• SUPPLIED RECORDS:
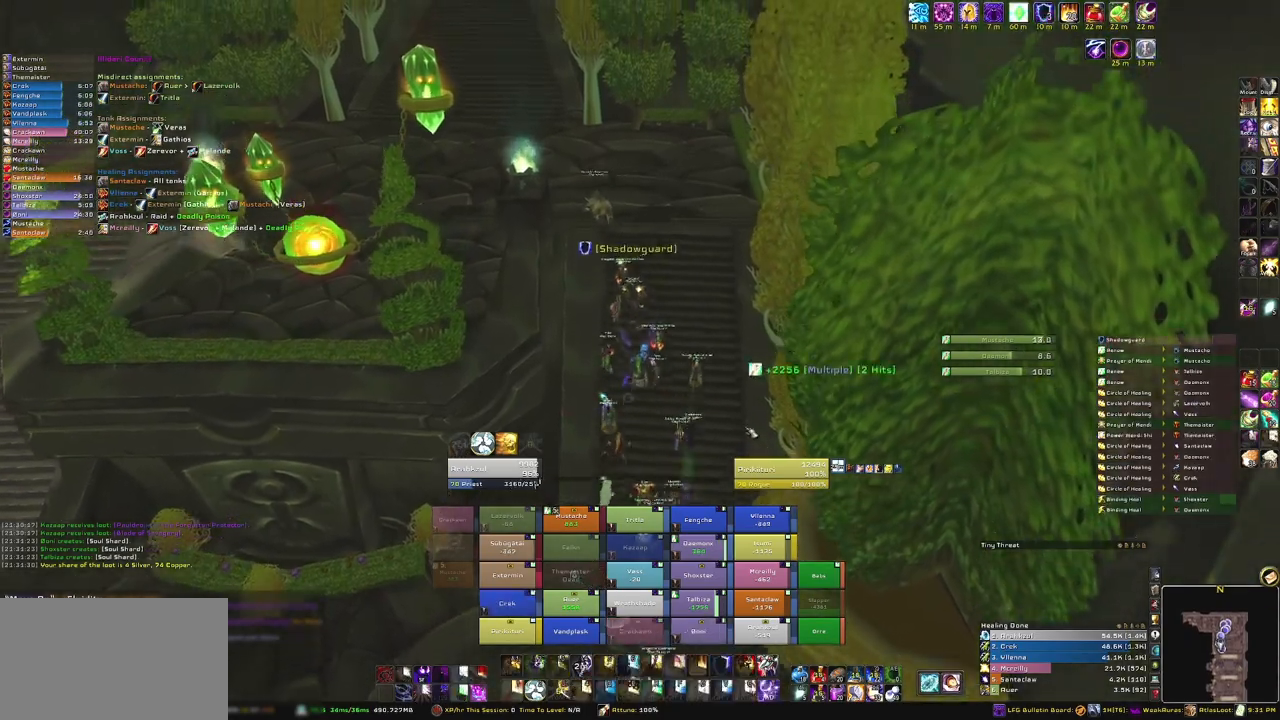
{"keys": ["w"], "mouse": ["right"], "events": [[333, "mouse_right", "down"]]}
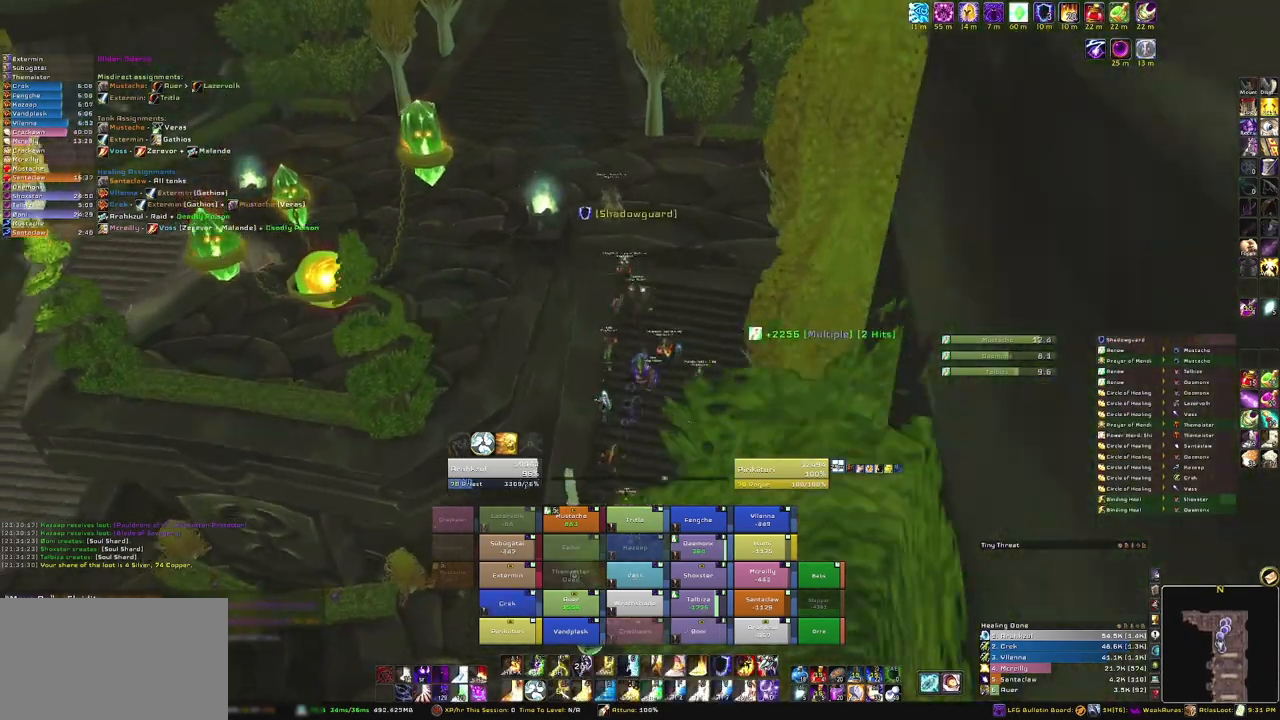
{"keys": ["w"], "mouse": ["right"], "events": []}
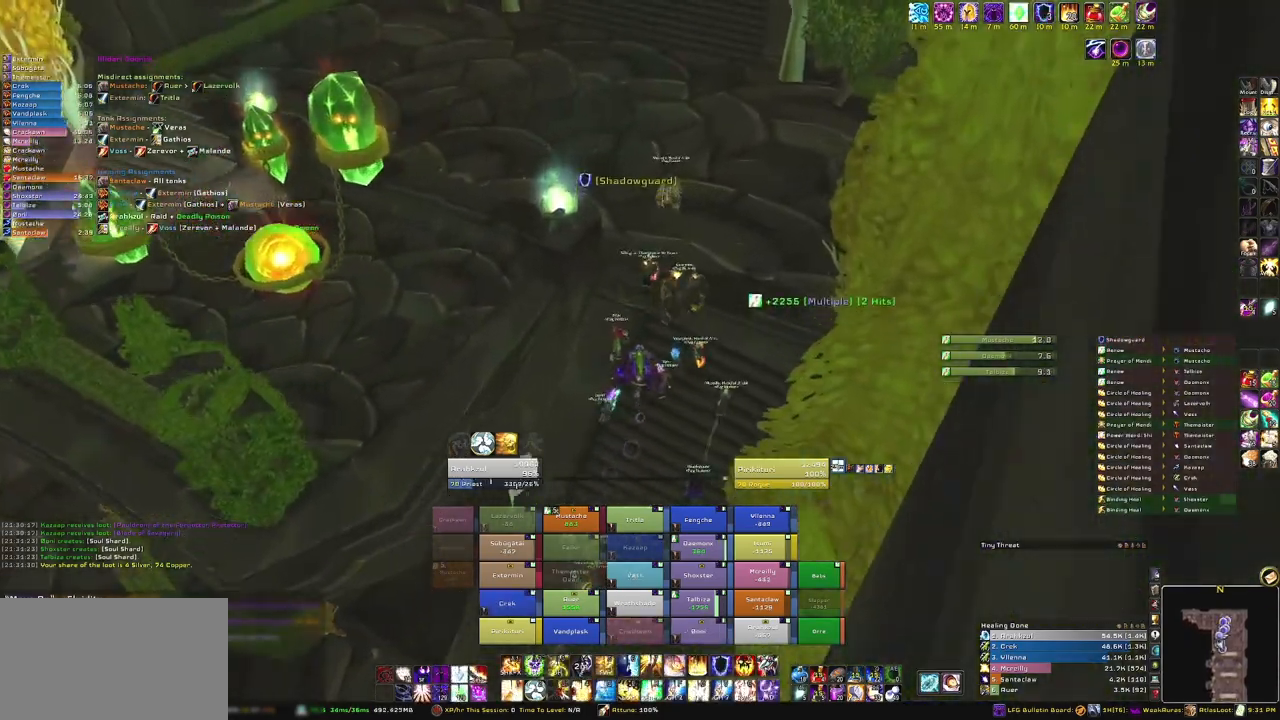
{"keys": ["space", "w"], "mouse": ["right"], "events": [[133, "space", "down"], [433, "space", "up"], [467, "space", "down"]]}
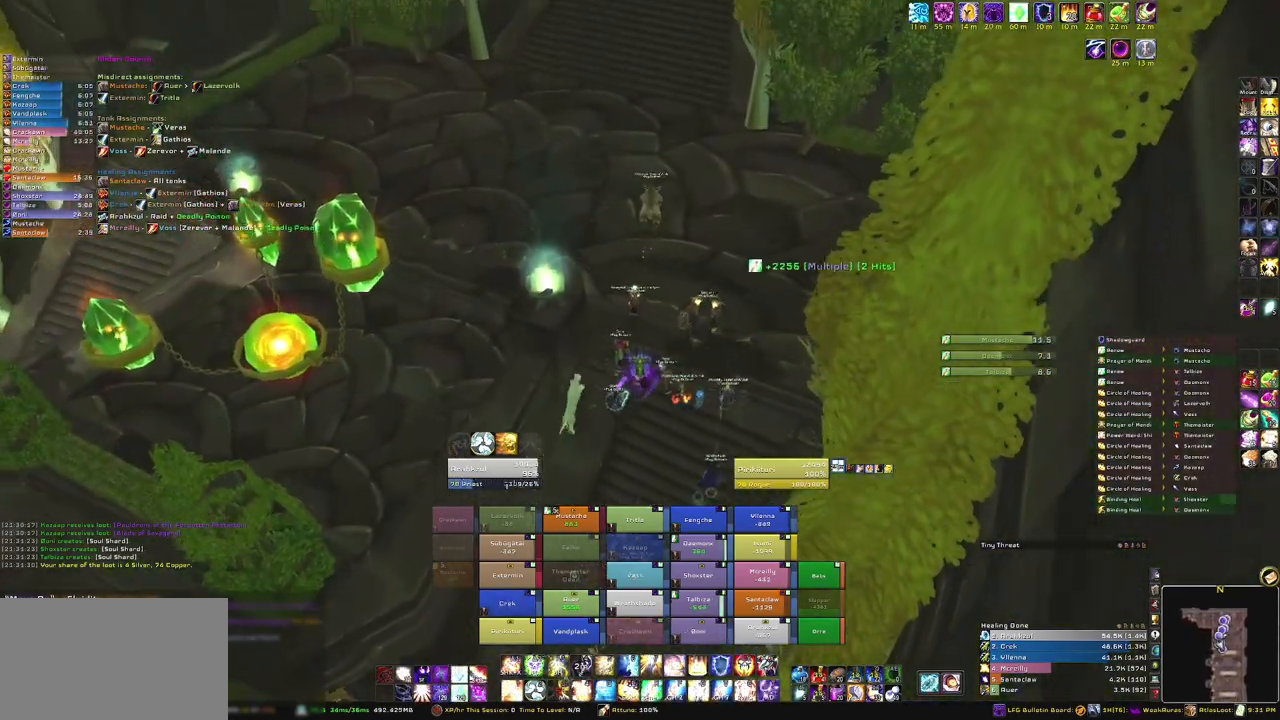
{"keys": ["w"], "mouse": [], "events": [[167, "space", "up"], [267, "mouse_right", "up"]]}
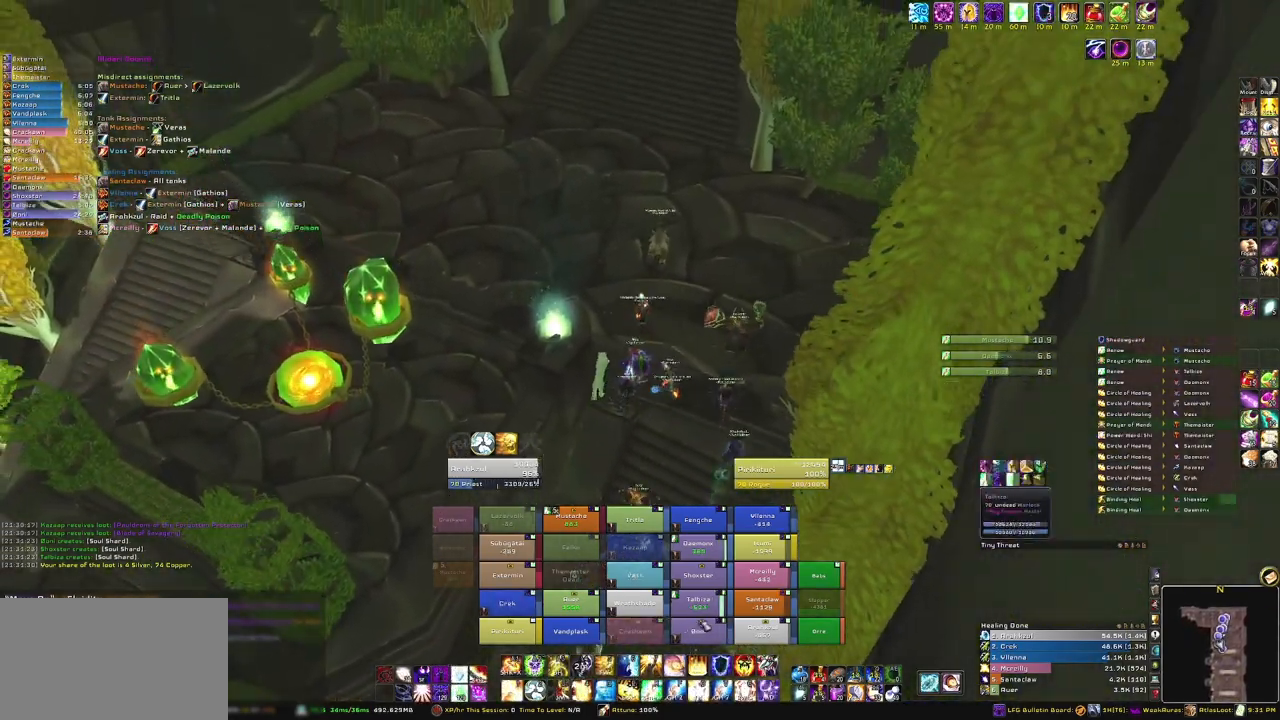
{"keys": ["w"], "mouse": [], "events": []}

• WHAT NEEDS TO BE DONE: For this exercise, transcribe the entries above exactly, without any pictures.

• YOUR SOLUTION:
{"keys": ["w"], "mouse": ["right"], "events": [[333, "mouse_right", "down"]]}
{"keys": ["w"], "mouse": ["right"], "events": []}
{"keys": ["space", "w"], "mouse": ["right"], "events": [[133, "space", "down"], [433, "space", "up"], [467, "space", "down"]]}
{"keys": ["w"], "mouse": [], "events": [[167, "space", "up"], [267, "mouse_right", "up"]]}
{"keys": ["w"], "mouse": [], "events": []}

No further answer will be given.